Stored data entries:

-------

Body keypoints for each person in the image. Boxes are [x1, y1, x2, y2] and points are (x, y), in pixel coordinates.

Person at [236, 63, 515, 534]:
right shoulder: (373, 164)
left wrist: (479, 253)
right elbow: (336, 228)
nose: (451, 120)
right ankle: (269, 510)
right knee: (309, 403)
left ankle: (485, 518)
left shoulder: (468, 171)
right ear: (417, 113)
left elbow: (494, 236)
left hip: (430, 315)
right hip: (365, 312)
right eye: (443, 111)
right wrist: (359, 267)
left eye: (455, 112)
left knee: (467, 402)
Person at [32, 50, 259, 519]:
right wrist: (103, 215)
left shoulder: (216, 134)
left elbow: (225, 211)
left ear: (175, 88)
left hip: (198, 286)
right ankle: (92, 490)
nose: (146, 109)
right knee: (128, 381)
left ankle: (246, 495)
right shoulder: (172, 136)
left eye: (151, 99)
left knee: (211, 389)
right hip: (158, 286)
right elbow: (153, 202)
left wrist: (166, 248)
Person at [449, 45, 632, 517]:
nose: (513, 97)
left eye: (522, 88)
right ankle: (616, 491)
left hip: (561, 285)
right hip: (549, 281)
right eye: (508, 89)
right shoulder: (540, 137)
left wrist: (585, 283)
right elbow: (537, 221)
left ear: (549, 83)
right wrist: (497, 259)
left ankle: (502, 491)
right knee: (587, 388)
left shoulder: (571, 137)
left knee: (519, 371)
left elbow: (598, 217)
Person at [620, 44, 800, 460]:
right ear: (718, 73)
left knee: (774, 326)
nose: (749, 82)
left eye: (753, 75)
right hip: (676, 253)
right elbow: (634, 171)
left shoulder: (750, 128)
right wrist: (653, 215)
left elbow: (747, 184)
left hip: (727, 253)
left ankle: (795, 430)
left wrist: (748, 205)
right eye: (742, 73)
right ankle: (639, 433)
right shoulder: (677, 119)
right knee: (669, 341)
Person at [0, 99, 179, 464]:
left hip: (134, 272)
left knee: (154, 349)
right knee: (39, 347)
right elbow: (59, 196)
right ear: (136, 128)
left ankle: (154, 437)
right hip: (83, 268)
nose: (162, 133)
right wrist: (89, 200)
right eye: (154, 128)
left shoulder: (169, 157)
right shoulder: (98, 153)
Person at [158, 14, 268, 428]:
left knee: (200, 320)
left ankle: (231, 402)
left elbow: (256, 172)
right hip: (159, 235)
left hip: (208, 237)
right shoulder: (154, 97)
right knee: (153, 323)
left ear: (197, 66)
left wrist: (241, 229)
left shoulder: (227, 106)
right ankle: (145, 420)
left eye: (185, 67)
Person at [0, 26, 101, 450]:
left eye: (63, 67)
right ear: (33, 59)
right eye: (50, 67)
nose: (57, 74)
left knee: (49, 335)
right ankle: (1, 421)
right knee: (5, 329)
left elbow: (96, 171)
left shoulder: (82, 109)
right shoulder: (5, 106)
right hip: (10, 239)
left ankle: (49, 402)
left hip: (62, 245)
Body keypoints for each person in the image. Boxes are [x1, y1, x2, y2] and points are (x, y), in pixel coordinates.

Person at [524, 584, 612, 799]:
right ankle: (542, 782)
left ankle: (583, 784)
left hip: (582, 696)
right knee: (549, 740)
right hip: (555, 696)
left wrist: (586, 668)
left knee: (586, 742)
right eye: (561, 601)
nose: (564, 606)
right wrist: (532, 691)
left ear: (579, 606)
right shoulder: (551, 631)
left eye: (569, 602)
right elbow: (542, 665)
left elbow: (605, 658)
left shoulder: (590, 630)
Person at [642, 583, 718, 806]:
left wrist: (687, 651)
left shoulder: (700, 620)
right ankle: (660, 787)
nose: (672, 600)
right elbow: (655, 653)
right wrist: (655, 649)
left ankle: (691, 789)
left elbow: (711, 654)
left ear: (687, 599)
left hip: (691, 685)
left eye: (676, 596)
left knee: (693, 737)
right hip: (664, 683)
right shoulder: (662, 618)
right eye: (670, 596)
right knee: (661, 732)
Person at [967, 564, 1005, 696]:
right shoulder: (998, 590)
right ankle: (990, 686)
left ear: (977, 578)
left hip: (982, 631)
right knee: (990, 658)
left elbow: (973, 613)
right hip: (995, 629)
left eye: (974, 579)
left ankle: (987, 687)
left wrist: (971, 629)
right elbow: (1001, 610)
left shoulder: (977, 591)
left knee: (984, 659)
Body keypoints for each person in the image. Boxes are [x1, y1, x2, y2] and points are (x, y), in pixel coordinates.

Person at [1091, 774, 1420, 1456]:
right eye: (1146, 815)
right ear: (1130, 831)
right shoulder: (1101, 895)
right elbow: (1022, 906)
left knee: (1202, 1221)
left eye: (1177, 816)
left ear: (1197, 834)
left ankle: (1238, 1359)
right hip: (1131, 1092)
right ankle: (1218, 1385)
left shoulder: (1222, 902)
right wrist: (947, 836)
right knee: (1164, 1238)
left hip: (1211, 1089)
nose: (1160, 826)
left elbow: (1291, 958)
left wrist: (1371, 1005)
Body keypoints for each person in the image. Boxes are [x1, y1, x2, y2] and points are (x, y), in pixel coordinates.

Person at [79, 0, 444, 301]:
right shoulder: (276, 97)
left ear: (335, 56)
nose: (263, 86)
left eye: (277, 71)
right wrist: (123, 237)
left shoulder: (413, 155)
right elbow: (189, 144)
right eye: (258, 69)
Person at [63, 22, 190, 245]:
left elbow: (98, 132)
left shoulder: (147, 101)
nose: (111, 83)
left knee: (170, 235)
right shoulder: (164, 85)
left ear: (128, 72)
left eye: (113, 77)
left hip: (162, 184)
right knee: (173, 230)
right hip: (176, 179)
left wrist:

-------

Your goal:
Retype each record. Keep every character as it is.

Your response:
Body keypoints for each person in the image. Boxes are [x1, y1, x2, y2] and points are (x, y), in pixel coordinates.

Person at [236, 63, 515, 534]:
right shoulder: (373, 164)
left wrist: (479, 253)
right elbow: (336, 228)
nose: (451, 120)
right ankle: (269, 510)
right knee: (309, 403)
left ankle: (485, 518)
left shoulder: (468, 171)
right ear: (417, 113)
left elbow: (494, 236)
left hip: (430, 315)
right hip: (365, 312)
right eye: (443, 111)
right wrist: (359, 267)
left eye: (455, 112)
left knee: (467, 402)
Person at [32, 50, 259, 519]:
right wrist: (103, 215)
left shoulder: (216, 134)
left elbow: (225, 211)
left ear: (175, 88)
left hip: (198, 286)
right ankle: (92, 490)
nose: (146, 109)
right knee: (128, 381)
left ankle: (246, 495)
right shoulder: (172, 136)
left eye: (151, 99)
left knee: (211, 389)
right hip: (158, 286)
right elbow: (153, 202)
left wrist: (166, 248)
Person at [449, 45, 632, 517]:
nose: (513, 97)
left eye: (522, 88)
right ankle: (616, 491)
left hip: (561, 285)
right hip: (549, 281)
right eye: (508, 89)
right shoulder: (540, 137)
left wrist: (585, 283)
right elbow: (537, 221)
left ear: (549, 83)
right wrist: (497, 259)
left ankle: (502, 491)
right knee: (587, 388)
left shoulder: (571, 137)
left knee: (519, 371)
left elbow: (598, 217)
Person at [620, 44, 800, 460]:
right ear: (718, 73)
left knee: (774, 326)
nose: (749, 82)
left eye: (753, 75)
right hip: (676, 253)
right elbow: (634, 171)
left shoulder: (750, 128)
right wrist: (653, 215)
left elbow: (747, 184)
left hip: (727, 253)
left ankle: (795, 430)
left wrist: (748, 205)
right eye: (742, 73)
right ankle: (639, 433)
right shoulder: (677, 119)
right knee: (669, 341)
Person at [0, 99, 179, 464]:
left hip: (134, 272)
left knee: (154, 349)
right knee: (39, 347)
right elbow: (59, 196)
right ear: (136, 128)
left ankle: (154, 437)
right hip: (83, 268)
nose: (162, 133)
right wrist: (89, 200)
right eye: (154, 128)
left shoulder: (169, 157)
right shoulder: (98, 153)
Person at [158, 14, 268, 428]:
left knee: (200, 320)
left ankle: (231, 402)
left elbow: (256, 172)
right hip: (159, 235)
left hip: (208, 237)
right shoulder: (154, 97)
right knee: (153, 323)
left ear: (197, 66)
left wrist: (241, 229)
left shoulder: (227, 106)
right ankle: (145, 420)
left eye: (185, 67)
Person at [0, 26, 101, 450]:
left eye: (63, 67)
right ear: (33, 59)
right eye: (50, 67)
nose: (57, 74)
left knee: (49, 335)
right ankle: (1, 421)
right knee: (5, 329)
left elbow: (96, 171)
left shoulder: (82, 109)
right shoulder: (5, 106)
right hip: (10, 239)
left ankle: (49, 402)
left hip: (62, 245)
Body keypoints for each person in the image. Boxes are [x1, y1, x2, y2] and points are (x, y), in pixel coordinates.

Person at [524, 584, 612, 799]:
right ankle: (542, 782)
left ankle: (583, 784)
left hip: (582, 696)
right knee: (549, 740)
right hip: (555, 696)
left wrist: (586, 668)
left knee: (586, 742)
right eye: (561, 601)
nose: (564, 606)
right wrist: (532, 691)
left ear: (579, 606)
right shoulder: (551, 631)
left eye: (569, 602)
right elbow: (542, 665)
left elbow: (605, 658)
left shoulder: (590, 630)
Person at [642, 583, 718, 806]:
left wrist: (687, 651)
left shoulder: (700, 620)
right ankle: (660, 787)
nose: (672, 600)
right elbow: (655, 653)
right wrist: (655, 649)
left ankle: (691, 789)
left elbow: (711, 654)
left ear: (687, 599)
left hip: (691, 685)
left eye: (676, 596)
left knee: (693, 737)
right hip: (664, 683)
right shoulder: (662, 618)
right eye: (670, 596)
right knee: (661, 732)
Person at [967, 564, 1005, 696]:
right shoulder: (998, 590)
right ankle: (990, 686)
left ear: (977, 578)
left hip: (982, 631)
right knee: (990, 658)
left elbow: (973, 613)
right hip: (995, 629)
left eye: (974, 579)
left ankle: (987, 687)
left wrist: (971, 629)
right elbow: (1001, 610)
left shoulder: (977, 591)
left knee: (984, 659)
Body keypoints for each person in the image. Boxes are [x1, y1, x2, y2] and points are (x, y), in pixel coordinates.

Person at [1091, 774, 1420, 1456]:
right eye: (1146, 815)
right ear: (1130, 831)
right shoulder: (1101, 895)
right elbow: (1022, 906)
left knee: (1202, 1221)
left eye: (1177, 816)
left ear: (1197, 834)
left ankle: (1238, 1359)
right hip: (1131, 1092)
right ankle: (1218, 1385)
left shoulder: (1222, 902)
right wrist: (947, 836)
right knee: (1164, 1238)
left hip: (1211, 1089)
nose: (1160, 826)
left elbow: (1291, 958)
left wrist: (1371, 1005)
Body keypoints for each person in the image. Boxes are [x1, y1, x2, y2] and points are (x, y), in pixel coordinates.

Person at [79, 0, 444, 301]:
right shoulder: (276, 97)
left ear: (335, 56)
nose: (263, 86)
left eye: (277, 71)
right wrist: (123, 237)
left shoulder: (413, 155)
right elbow: (189, 144)
right eye: (258, 69)
Person at [63, 22, 190, 245]:
left elbow: (98, 132)
left shoulder: (147, 101)
nose: (111, 83)
left knee: (170, 235)
right shoulder: (164, 85)
left ear: (128, 72)
left eye: (113, 77)
left hip: (162, 184)
right knee: (173, 230)
right hip: (176, 179)
left wrist:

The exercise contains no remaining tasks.